* The problem
What you print should match the entries exactly, only without the pictures.

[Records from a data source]
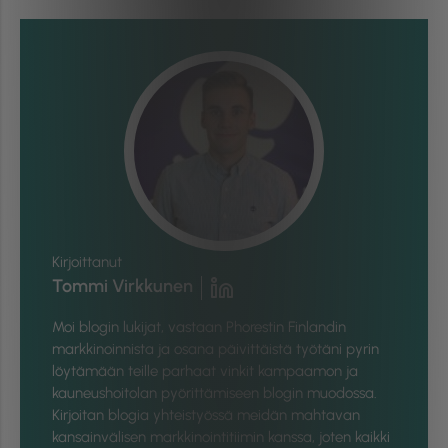
Kirjoittanut
Tommi Virkkunen
Moi blogin lukijat, vastaan Phorestin Finlandin
markkinoinnista ja osana päivittäistä työtäni pyrin
löytämään teille parhaat vinkit kampaamon ja
kauneushoitolan pyörittämiseen blogin muodossa.
Kirjoitan blogia yhteistyössä meidän mahtavan
kansainvälisen markkinointitiimin kanssa, joten kaikki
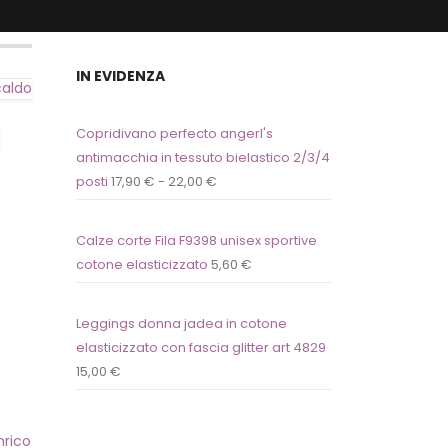
IN EVIDENZA
caldo
Copridivano perfecto angerl's
antimacchia in tessuto bielastico 2/3/4
posti
17,90
€
-
22,00
€
Calze corte Fila F9398 unisex sportive
cotone elasticizzato
5,60
€
Leggings donna jadea in cotone
elasticizzato con fascia glitter art 4829
15,00
€
nrico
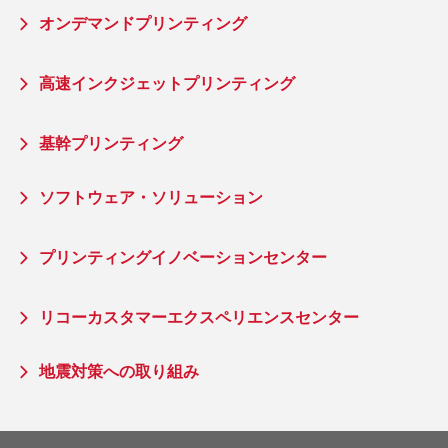
オンデマンドプリンティング
高速インクジェットプリンティング
基幹プリンティング
ソフトウェア・ソリューション
プリンティングイノベーションセンター
リコーカスタマーエクスペリエンスセンター
地震対策への取り組み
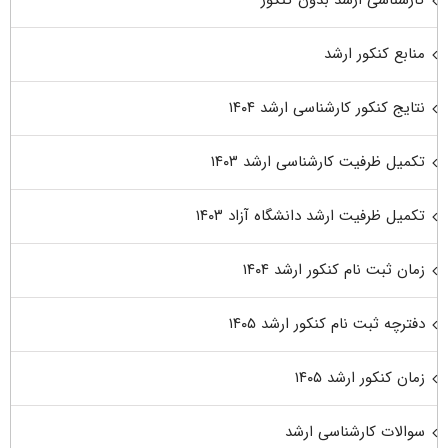
کارشناسی ارشد بدون کنکور
منابع کنکور ارشد
نتایج کنکور کارشناسی ارشد ۱۴۰۴
تکمیل ظرفیت کارشناسی ارشد ۱۴۰۳
تکمیل ظرفیت ارشد دانشگاه آزاد ۱۴۰۳
زمان ثبت نام کنکور ارشد ۱۴۰۴
دفترچه ثبت نام کنکور ارشد ۱۴۰۵
زمان کنکور ارشد ۱۴۰۵
سوالات کارشناسی ارشد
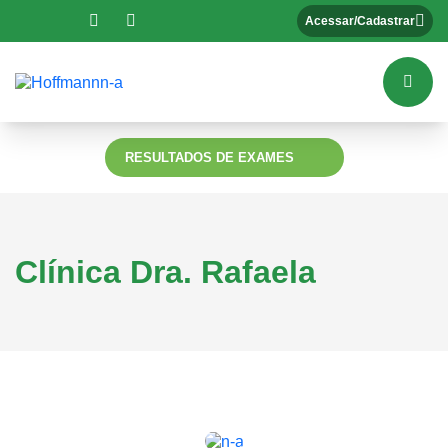
Acessar/Cadastrar
RESULTADOS DE EXAMES
Clínica Dra. Rafaela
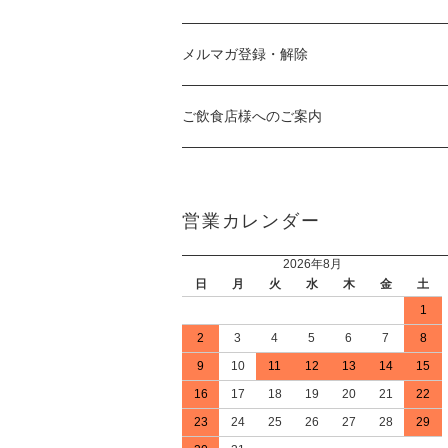
メルマガ登録・解除
ご飲食店様へのご案内
営業カレンダー
2026年8月
日
月
火
水
木
金
土
1
2
3
4
5
6
7
8
9
10
11
12
13
14
15
16
17
18
19
20
21
22
23
24
25
26
27
28
29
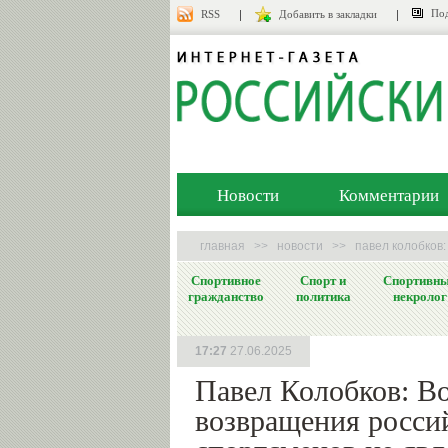
Под
RSS
Добавить в закладки
Новости
Комментарии
главная
>>
новости
>>
павел колобков
Спортивное
Спорт и
Спортивн
гражданство
политика
некролог
17:27
27.06.2025
Павел Колобков: В
возвращения росси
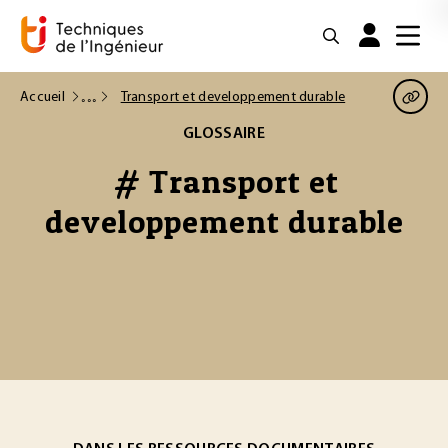
Accueil
Transport et developpement durable
GLOSSAIRE
# Transport et
developpement durable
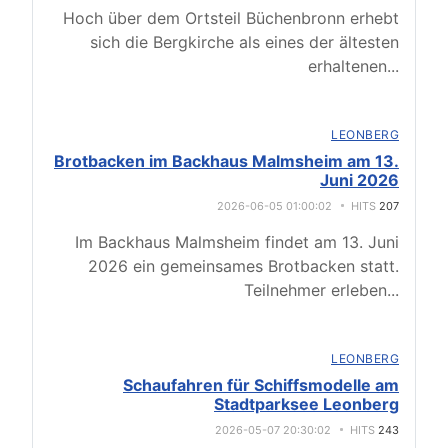
Hoch über dem Ortsteil Büchenbronn erhebt
sich die Bergkirche als eines der ältesten
erhaltenen
...
LEONBERG
Brotbacken im Backhaus Malmsheim am 13.
Juni 2026
2026-06-05 01:00:02
HITS
207
Im Backhaus Malmsheim findet am 13. Juni
2026 ein gemeinsames Brotbacken statt.
Teilnehmer erleben
...
LEONBERG
Schaufahren für Schiffsmodelle am
Stadtparksee Leonberg
2026-05-07 20:30:02
HITS
243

* Task response
Kirjoittanut
Tommi Virkkunen
Moi blogin lukijat, vastaan Phorestin Finlandin
markkinoinnista ja osana päivittäistä työtäni pyrin
löytämään teille parhaat vinkit kampaamon ja
kauneushoitolan pyörittämiseen blogin muodossa.
Kirjoitan blogia yhteistyössä meidän mahtavan
kansainvälisen markkinointitiimin kanssa, joten kaikki
IN EVIDENZA
caldo
Copridivano perfecto angerl's
antimacchia in tessuto bielastico 2/3/4
posti
17,90
€
-
22,00
€
Calze corte Fila F9398 unisex sportive
cotone elasticizzato
5,60
€
Leggings donna jadea in cotone
elasticizzato con fascia glitter art 4829
15,00
€
nrico
オンデマンドプリンティング
高速インクジェットプリンティング
基幹プリンティング
ソフトウェア・ソリューション
プリンティングイノベーションセンター
リコーカスタマーエクスペリエンスセンター
地震対策への取り組み
کارشناسی ارشد بدون کنکور
منابع کنکور ارشد
نتایج کنکور کارشناسی ارشد ۱۴۰۴
تکمیل ظرفیت کارشناسی ارشد ۱۴۰۳
تکمیل ظرفیت ارشد دانشگاه آزاد ۱۴۰۳
زمان ثبت نام کنکور ارشد ۱۴۰۴
دفترچه ثبت نام کنکور ارشد ۱۴۰۵
زمان کنکور ارشد ۱۴۰۵
سوالات کارشناسی ارشد
Acessar/Cadastrar
RESULTADOS DE EXAMES
Clínica Dra. Rafaela
メルマガ登録・解除
ご飲食店様へのご案内
営業カレンダー
2026年8月
日
月
火
水
木
金
土
1
2
3
4
5
6
7
8
9
10
11
12
13
14
15
16
17
18
19
20
21
22
23
24
25
26
27
28
29
Под
RSS
Добавить в закладки
Новости
Комментарии
главная
>>
новости
>>
павел колобков
Спортивное
Спорт и
Спортивн
гражданство
политика
некролог
17:27
27.06.2025
Павел Колобков: В
возвращения росси
Accueil
Transport et developpement durable
GLOSSAIRE
# Transport et
developpement durable
Hoch über dem Ortsteil Büchenbronn erhebt
sich die Bergkirche als eines der ältesten
erhaltenen
...
LEONBERG
Brotbacken im Backhaus Malmsheim am 13.
Juni 2026
2026-06-05 01:00:02
HITS
207
Im Backhaus Malmsheim findet am 13. Juni
2026 ein gemeinsames Brotbacken statt.
Teilnehmer erleben
...
LEONBERG
Schaufahren für Schiffsmodelle am
Stadtparksee Leonberg
2026-05-07 20:30:02
HITS
243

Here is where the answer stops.